I don't know how to define "torture" anymore. As with "racism," the word has been so overused that it's practically meaningless now. But I doubt that any person the U.S. has interrogated was ever beheaded, crucified, dismembered, or disemboweled. Someone should send the United Nations that memo. (I maintain that the U.N. building should be turned into the world's largest parking garage.)
I agree with former Senator Bob Kerrey that the "torture" report fails our country. As he points out, there are no recommendations contained in it. What, then, is the purpose of releasing the report? This puts Americans in danger across the world, as well as at home. Why publish it at all? What possible good can come of this action?
Politicians--in this case, Dianne Feinstein--never cease to amaze me with the depths of their egotism and stupidity.
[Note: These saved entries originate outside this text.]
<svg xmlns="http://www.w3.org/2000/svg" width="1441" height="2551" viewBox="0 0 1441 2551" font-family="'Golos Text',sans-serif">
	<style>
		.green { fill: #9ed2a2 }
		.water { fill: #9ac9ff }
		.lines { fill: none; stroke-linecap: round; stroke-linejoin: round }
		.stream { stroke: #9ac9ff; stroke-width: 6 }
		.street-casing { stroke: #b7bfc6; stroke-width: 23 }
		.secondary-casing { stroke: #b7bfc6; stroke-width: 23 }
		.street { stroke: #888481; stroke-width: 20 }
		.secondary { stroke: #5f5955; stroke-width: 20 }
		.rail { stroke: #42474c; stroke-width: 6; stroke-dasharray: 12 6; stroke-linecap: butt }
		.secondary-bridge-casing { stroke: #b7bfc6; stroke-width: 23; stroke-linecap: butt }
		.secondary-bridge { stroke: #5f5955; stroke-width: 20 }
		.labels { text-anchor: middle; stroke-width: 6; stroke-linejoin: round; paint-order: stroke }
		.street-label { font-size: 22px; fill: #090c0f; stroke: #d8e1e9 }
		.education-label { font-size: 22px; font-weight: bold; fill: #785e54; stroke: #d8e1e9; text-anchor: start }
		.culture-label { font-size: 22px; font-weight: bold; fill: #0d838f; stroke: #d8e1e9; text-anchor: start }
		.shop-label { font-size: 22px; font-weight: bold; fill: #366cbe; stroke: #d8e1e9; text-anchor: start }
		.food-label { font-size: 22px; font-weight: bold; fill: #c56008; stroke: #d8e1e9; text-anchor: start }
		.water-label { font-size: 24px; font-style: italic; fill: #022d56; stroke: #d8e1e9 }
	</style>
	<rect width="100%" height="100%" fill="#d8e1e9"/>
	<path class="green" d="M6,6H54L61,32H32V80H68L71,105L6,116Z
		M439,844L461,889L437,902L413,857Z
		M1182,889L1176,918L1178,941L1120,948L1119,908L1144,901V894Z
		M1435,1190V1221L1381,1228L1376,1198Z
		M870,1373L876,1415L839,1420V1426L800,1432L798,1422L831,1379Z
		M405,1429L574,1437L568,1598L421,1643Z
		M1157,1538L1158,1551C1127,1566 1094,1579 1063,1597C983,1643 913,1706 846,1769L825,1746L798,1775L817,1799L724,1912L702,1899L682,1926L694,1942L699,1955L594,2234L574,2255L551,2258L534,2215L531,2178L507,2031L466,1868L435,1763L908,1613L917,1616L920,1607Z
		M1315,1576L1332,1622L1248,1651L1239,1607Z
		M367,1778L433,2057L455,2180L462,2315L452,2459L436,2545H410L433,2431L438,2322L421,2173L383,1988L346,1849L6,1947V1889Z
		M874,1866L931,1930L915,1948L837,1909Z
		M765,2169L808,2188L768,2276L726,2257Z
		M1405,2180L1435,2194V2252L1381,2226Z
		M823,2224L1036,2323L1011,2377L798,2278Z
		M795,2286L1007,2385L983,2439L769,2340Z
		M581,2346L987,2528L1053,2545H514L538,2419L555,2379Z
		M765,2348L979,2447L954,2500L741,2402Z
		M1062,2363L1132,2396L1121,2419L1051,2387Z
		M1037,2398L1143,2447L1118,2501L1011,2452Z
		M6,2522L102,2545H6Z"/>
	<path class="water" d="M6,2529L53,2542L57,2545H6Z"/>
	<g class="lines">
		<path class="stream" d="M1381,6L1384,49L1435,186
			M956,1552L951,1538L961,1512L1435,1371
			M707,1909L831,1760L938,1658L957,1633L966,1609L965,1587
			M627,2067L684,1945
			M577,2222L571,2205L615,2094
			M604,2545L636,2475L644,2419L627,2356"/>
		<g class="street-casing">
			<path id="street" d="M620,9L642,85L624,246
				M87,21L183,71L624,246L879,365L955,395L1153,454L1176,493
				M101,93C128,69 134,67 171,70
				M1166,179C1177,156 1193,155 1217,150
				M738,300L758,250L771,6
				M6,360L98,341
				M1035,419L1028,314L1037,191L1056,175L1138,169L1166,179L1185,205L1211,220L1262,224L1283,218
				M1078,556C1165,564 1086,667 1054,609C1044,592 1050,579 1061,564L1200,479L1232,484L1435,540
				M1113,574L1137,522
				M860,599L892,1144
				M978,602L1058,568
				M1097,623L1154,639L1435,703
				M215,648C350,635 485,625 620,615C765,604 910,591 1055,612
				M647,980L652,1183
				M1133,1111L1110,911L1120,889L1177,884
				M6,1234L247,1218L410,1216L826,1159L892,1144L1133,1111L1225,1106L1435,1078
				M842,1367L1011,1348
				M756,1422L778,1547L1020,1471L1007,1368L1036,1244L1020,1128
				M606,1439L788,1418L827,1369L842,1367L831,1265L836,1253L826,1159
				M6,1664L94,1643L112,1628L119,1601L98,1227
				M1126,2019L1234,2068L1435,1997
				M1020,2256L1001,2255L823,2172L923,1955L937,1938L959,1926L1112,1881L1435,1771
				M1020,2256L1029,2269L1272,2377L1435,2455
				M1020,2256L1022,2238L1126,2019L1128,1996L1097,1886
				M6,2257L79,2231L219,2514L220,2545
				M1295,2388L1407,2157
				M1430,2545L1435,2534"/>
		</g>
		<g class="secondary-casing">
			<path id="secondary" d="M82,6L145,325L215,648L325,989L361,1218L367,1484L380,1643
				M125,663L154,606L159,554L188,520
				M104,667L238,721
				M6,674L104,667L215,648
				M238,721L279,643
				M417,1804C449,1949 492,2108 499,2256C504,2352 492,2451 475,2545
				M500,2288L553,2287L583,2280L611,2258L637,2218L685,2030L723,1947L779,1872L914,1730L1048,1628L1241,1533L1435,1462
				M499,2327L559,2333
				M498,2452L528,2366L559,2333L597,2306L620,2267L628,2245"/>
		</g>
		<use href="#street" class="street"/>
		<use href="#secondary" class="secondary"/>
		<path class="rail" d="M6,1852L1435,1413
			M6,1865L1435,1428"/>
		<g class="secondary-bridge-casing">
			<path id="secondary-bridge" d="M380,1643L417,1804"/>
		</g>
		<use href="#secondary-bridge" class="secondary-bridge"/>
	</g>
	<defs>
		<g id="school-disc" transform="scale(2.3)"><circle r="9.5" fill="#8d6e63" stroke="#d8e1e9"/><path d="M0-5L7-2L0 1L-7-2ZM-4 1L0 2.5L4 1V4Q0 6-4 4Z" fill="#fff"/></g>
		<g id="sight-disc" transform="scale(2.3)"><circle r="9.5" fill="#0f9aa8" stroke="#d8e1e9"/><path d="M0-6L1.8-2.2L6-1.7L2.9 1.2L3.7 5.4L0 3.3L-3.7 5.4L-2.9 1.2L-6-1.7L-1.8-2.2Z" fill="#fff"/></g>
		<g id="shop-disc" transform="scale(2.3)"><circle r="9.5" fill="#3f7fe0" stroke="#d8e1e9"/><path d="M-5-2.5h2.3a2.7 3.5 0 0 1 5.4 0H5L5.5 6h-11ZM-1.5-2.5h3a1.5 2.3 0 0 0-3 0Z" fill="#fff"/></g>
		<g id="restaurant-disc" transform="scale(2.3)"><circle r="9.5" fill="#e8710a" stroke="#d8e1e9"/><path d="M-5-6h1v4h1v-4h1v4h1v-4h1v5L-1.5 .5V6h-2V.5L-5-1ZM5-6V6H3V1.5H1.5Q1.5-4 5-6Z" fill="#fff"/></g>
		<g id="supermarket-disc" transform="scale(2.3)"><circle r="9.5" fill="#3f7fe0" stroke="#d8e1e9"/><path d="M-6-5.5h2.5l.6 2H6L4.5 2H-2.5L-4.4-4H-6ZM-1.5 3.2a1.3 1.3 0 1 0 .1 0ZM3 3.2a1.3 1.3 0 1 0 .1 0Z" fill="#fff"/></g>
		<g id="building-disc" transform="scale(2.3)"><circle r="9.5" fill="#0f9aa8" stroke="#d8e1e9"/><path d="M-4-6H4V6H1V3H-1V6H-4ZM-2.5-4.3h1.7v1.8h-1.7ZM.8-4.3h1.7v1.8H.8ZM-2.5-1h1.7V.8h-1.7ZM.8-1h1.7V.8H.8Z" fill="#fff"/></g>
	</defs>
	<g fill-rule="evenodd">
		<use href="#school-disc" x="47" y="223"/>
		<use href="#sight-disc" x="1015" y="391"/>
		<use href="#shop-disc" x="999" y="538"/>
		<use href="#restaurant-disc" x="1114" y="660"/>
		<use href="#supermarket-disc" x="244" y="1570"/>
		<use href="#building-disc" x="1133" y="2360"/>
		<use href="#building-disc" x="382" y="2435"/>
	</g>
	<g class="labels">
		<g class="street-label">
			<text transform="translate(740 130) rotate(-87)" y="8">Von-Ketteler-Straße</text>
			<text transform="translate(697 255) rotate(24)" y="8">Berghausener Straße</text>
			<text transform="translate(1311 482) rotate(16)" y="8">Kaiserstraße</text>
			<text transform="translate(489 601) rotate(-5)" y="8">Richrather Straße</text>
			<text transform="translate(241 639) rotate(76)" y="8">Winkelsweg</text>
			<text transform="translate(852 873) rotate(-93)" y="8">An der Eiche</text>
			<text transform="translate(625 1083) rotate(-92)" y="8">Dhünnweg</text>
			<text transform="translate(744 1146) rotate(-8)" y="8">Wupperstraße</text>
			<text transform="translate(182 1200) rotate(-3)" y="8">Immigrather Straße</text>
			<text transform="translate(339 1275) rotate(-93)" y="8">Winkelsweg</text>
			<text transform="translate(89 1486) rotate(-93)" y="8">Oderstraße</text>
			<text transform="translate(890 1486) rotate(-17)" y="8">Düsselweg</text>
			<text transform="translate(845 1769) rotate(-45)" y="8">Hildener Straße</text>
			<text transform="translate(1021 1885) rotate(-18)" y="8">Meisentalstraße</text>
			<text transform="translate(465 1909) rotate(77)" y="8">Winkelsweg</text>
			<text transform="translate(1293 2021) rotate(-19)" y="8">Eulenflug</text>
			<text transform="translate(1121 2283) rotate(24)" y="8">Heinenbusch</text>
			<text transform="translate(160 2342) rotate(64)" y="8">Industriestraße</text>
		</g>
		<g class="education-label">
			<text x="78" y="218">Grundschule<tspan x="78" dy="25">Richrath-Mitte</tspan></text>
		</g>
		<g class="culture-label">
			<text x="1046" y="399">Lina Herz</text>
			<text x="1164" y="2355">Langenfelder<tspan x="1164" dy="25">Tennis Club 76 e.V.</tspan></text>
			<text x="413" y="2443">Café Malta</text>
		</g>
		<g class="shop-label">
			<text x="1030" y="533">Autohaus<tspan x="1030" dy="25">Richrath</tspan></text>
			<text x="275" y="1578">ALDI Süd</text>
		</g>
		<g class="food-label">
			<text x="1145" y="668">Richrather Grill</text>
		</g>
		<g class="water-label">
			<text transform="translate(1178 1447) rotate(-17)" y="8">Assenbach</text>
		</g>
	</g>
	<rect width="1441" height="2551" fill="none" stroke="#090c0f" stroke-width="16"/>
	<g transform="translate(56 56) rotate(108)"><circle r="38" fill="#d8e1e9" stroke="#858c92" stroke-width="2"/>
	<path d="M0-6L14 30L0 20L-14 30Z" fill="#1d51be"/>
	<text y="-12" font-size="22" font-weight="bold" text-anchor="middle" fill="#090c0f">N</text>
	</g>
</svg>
Here we have the outgoing chair of the Senate Intelligence Committee (there's an oxymoronic descriptor), clubbing the country over the head as she sulks out the door. It's as though she's wagging her finger at the voters who recently crushed her party: "Remember, America, how terrible things were under the Republicans and President Bush." It's pure vengeance, applied during her waning days of power. The release of this report before the Senate reverts to a Republican majority in January shows that Feinstein is perfectly willing to throw U.S. embassy personnel, intelligence operatives, and military personnel under the bus to assert her moral superiority. It's difficult to imagine a more disgustingly selfish motive.
President Obama has chimed in with "When we make mistakes, we admit them." Excuse me? When did this know-it-all ever admit a single mistake in the past six years of his train wreck of a presidency? George Orwell would have trouble believing what we're watching unfold in our government today.
When people start dying over this "torture" report, the blood will be on Feinstein's self-serving hands. I wonder if she'll ever admit that mistake.